Advantages of NIRFI probe are cost-effective, biodegradable, and safe. Preparation of targeted liposomes involved intercalation of targeting ligands into lipid bilayers of liposomes by post-incorporation method. With this method, density of targeting ligands can be modulated to improve targeting efficiency. Fluorescent dye concentration can be changed without altering ligand density of liposomes to improve sensitivity of the NIRF method. Also, targeted fluorescent liposomes can be utilized for delivery of encapsulated or entrapped drug moieties to tumor sites. On the other side, liposomes have the tendency to undergo RES uptake due to their particulate nature. Disposition kinetics of fluorescent liposomes can be determined by disposition of liposomes themselves rather than fluorescent dye.

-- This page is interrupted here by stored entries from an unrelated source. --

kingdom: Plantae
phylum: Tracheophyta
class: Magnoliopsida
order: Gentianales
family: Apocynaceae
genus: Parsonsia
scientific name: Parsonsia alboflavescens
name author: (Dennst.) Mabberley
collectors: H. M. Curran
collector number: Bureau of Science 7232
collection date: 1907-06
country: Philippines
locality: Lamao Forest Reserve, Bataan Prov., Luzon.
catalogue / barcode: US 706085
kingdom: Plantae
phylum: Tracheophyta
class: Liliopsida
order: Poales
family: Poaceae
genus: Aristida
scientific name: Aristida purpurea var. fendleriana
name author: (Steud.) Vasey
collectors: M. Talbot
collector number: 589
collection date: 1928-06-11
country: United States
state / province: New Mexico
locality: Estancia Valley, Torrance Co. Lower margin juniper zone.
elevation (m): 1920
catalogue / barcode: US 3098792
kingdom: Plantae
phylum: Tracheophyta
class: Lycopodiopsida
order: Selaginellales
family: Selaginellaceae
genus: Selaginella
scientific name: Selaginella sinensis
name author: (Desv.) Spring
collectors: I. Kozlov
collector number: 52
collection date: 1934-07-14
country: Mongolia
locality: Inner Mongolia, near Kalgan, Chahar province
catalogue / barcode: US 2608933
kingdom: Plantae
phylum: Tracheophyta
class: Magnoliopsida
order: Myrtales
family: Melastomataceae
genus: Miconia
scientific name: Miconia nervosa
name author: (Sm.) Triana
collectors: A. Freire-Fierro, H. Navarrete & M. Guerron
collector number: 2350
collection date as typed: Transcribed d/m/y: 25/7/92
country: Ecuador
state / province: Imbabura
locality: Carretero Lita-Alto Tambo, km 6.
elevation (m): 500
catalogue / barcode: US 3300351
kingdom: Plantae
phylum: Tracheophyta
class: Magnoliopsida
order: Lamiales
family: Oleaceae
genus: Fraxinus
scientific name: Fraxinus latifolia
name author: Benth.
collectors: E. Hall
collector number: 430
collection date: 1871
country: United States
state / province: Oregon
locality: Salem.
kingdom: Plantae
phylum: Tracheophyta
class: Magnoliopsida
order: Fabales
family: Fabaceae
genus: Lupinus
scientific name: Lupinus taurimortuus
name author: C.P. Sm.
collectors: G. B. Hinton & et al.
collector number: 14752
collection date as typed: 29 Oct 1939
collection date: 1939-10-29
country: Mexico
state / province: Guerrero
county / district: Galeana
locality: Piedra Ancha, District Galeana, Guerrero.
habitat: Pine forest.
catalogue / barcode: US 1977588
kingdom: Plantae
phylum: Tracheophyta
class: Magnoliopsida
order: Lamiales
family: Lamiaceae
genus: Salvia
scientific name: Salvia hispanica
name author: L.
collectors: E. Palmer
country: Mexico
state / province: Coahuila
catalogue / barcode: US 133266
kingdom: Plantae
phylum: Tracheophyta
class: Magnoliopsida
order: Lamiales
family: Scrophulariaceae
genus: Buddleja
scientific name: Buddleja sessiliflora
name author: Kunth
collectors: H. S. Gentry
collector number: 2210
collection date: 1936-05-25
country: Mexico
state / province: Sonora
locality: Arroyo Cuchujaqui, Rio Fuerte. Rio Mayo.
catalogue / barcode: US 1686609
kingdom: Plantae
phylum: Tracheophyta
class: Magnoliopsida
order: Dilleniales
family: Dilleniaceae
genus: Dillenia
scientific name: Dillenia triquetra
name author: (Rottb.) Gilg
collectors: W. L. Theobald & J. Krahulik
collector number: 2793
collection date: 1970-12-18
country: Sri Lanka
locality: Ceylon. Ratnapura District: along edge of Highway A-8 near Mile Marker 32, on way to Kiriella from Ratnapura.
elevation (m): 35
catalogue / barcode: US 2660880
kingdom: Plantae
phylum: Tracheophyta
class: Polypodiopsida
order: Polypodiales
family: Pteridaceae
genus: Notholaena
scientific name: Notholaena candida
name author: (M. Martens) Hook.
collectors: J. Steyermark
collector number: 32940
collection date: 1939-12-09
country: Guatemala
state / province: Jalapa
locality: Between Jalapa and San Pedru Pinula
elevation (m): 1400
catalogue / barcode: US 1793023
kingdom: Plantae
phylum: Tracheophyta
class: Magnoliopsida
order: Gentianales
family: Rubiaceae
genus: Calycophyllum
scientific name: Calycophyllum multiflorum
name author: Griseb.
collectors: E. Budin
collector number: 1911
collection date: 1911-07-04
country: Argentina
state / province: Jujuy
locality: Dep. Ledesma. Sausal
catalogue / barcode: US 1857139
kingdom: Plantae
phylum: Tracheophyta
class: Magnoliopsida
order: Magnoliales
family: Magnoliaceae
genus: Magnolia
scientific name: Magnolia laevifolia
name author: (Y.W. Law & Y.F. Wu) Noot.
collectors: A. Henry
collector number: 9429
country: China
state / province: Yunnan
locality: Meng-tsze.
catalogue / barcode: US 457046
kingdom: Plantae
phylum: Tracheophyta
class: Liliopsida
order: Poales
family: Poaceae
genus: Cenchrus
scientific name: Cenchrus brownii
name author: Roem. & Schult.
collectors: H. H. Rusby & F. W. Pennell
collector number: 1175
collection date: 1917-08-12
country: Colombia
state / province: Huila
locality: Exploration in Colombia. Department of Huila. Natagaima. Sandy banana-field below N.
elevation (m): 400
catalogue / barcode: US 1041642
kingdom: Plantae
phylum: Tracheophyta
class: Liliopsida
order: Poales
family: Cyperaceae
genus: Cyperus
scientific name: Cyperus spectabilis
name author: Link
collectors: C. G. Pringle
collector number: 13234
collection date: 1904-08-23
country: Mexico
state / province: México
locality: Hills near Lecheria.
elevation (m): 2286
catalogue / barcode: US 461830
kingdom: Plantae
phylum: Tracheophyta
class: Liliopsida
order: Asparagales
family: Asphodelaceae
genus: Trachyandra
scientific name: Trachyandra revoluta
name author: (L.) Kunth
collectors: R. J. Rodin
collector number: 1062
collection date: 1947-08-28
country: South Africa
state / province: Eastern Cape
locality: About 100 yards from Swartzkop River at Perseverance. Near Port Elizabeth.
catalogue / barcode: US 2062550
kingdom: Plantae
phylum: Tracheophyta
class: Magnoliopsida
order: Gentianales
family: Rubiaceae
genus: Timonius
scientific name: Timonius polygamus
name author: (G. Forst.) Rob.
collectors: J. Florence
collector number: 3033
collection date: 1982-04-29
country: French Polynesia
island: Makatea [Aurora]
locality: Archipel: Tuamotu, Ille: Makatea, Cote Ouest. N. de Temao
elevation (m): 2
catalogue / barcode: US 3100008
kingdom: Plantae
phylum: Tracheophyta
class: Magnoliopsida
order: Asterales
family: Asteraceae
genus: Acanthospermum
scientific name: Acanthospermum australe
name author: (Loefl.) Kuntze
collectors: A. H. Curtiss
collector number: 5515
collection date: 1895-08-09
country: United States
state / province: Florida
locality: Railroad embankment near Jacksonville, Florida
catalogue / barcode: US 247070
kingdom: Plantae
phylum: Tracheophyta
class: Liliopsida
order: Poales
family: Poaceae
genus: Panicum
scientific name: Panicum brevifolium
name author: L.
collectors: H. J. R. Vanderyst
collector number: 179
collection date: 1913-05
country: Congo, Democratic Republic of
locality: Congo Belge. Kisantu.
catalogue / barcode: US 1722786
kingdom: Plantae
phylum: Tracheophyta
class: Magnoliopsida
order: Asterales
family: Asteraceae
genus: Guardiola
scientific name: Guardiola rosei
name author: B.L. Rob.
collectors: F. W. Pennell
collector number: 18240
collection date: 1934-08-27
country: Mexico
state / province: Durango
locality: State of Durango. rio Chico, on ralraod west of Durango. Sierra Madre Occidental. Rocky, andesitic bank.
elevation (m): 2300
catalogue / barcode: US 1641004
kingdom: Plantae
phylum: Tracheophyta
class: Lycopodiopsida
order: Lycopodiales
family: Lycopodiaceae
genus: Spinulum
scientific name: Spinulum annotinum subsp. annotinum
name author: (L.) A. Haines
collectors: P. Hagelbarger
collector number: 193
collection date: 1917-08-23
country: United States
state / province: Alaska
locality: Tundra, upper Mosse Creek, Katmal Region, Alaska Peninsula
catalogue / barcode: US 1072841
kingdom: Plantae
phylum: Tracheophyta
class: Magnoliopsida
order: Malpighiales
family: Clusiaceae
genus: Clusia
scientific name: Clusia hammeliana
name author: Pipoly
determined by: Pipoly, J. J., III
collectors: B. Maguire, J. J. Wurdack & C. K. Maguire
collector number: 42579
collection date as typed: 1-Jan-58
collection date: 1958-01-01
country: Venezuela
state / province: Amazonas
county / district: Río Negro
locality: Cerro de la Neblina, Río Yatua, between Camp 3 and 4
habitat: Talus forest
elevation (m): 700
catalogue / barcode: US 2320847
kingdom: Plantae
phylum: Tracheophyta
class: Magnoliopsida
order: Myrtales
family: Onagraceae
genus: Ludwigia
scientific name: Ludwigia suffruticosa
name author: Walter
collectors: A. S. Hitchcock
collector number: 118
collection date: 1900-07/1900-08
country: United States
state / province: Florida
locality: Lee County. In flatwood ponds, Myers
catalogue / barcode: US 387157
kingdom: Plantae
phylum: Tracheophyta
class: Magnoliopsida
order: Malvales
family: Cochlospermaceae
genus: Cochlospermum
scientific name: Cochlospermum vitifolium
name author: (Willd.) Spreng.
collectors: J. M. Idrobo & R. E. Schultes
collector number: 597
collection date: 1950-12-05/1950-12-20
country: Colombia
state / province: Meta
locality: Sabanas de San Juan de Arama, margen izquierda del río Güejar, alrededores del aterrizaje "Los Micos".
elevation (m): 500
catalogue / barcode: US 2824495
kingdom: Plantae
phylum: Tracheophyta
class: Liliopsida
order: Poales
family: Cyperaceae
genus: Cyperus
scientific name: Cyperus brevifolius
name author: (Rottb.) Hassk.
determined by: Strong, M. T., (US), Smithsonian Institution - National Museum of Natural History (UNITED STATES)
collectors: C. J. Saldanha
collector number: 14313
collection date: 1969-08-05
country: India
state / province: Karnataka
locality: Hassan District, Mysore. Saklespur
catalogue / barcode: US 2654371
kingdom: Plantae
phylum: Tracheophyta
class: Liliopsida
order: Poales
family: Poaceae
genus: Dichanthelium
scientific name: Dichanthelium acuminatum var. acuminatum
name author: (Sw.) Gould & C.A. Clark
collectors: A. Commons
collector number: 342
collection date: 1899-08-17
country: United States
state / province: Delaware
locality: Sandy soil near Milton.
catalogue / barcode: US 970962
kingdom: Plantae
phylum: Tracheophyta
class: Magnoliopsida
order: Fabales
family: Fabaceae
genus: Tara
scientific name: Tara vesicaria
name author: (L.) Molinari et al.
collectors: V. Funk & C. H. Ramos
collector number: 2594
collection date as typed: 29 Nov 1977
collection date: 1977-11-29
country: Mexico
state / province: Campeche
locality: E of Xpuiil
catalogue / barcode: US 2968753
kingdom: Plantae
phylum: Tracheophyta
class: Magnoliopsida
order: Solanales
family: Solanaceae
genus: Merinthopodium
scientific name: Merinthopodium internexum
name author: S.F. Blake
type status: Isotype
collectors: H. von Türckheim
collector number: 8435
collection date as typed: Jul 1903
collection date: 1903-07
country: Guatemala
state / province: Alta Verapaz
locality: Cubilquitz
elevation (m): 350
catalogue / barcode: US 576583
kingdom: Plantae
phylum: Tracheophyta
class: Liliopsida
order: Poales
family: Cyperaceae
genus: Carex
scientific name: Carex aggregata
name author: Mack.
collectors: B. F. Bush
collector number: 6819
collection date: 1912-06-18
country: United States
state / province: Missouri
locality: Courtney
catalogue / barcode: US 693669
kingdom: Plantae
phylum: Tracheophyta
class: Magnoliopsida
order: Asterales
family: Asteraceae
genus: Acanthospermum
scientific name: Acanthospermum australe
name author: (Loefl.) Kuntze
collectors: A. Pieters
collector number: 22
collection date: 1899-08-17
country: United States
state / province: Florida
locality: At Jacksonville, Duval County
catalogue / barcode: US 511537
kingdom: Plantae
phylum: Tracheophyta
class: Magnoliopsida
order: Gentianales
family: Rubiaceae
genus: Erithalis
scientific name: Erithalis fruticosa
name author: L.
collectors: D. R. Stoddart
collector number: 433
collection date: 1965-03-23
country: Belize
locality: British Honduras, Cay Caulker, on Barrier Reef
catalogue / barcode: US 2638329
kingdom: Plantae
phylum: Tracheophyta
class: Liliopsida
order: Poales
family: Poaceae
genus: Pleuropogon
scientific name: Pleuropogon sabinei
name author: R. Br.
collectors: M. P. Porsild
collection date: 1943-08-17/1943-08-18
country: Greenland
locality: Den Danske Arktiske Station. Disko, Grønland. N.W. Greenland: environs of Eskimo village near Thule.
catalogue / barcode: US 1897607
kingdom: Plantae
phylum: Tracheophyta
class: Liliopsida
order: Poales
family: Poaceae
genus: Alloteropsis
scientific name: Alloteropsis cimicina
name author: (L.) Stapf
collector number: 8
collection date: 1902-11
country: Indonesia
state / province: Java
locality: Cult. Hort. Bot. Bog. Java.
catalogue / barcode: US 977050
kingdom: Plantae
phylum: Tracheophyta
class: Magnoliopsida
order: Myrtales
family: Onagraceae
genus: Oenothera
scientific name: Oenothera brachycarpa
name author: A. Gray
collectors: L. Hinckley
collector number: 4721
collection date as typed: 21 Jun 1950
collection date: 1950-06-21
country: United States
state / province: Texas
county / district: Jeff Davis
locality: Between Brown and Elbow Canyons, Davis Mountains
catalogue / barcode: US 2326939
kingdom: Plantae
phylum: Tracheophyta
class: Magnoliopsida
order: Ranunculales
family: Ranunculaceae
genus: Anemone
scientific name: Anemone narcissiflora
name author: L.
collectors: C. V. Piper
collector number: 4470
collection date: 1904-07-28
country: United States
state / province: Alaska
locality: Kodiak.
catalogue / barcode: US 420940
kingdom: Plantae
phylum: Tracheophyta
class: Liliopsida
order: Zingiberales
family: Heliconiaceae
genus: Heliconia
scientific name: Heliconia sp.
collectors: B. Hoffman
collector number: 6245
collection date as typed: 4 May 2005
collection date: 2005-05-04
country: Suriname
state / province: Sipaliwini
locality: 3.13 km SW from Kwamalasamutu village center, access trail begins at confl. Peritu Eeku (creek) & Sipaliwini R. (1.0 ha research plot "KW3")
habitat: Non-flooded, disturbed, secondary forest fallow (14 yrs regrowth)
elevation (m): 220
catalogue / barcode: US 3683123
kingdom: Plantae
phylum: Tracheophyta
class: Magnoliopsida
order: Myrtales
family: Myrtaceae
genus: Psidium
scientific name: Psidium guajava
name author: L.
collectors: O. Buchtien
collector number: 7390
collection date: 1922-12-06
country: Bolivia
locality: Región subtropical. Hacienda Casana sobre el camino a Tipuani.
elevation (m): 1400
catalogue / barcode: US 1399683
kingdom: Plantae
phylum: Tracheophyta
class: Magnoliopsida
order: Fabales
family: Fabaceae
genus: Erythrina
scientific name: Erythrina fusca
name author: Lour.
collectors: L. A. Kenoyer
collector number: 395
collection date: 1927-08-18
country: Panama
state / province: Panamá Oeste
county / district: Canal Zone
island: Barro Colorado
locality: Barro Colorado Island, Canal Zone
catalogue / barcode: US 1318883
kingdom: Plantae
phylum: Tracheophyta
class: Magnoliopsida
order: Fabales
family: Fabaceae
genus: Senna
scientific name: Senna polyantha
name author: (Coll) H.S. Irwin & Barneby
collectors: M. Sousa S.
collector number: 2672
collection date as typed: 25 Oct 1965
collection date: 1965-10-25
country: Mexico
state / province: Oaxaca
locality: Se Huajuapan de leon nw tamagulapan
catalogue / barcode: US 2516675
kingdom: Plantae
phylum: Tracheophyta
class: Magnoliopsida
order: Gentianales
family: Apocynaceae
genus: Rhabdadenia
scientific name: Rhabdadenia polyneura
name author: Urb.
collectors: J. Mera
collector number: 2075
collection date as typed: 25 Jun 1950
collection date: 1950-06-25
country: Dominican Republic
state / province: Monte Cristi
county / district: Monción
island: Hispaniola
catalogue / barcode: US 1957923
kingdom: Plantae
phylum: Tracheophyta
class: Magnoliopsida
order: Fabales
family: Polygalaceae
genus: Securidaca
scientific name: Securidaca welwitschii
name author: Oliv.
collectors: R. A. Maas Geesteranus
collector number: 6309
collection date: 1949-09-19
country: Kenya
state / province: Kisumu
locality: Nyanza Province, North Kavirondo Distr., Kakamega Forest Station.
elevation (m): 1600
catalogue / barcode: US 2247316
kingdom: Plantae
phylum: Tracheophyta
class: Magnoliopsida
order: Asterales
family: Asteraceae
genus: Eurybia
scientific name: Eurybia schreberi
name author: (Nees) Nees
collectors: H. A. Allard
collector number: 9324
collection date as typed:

Compared to CT, MRI, and PET, acquisition of images through near-infrared fluorescence method is a complex procedure. Due to diffusion of fluorescence in visible light, image acquisition requires dark backgrounds. Also, it requires image reconstruction with sophisticated image-processing algorithms that create images, akin to tomographic images. Rasmussen et al. successfully utilized NIRFI for rapid and economical assessment of lymphatic contribution to edema that was associated with venous disease in humans [41]. This study has demonstrated reduction of fluorescence diffusion using indocyanine green (ICG) and Food and Drug Administration (FDA)- and Institutional Review Board (IRB)-approved use of indocyanine green (ICG) for lymphatic imaging of human subjects. In near future, it could be possible that NIRFI could be utilized for non-invasive detection and imaging of tumors and tumor vasculature in humans.

Conclusion

Targeted fluorescent liposomes were evaluated for imaging of solid tumors. In vitro, receptor-binding studies demonstrated binding of cRGD-peptide domain of targeted liposomes to integrin receptors. Rapid uptake and prolonged retention of targeted liposomes in tumor tissue were observed. The strong NIRF signal from tumors was assumed due to interaction between αvβ3 integrin receptors and cRGD-peptide of targeted liposomes. From the studies, it can be inferred that non-invasive localization of tumors and tracing of liposome carriers were possible using receptor targeting and NIRFI approaches.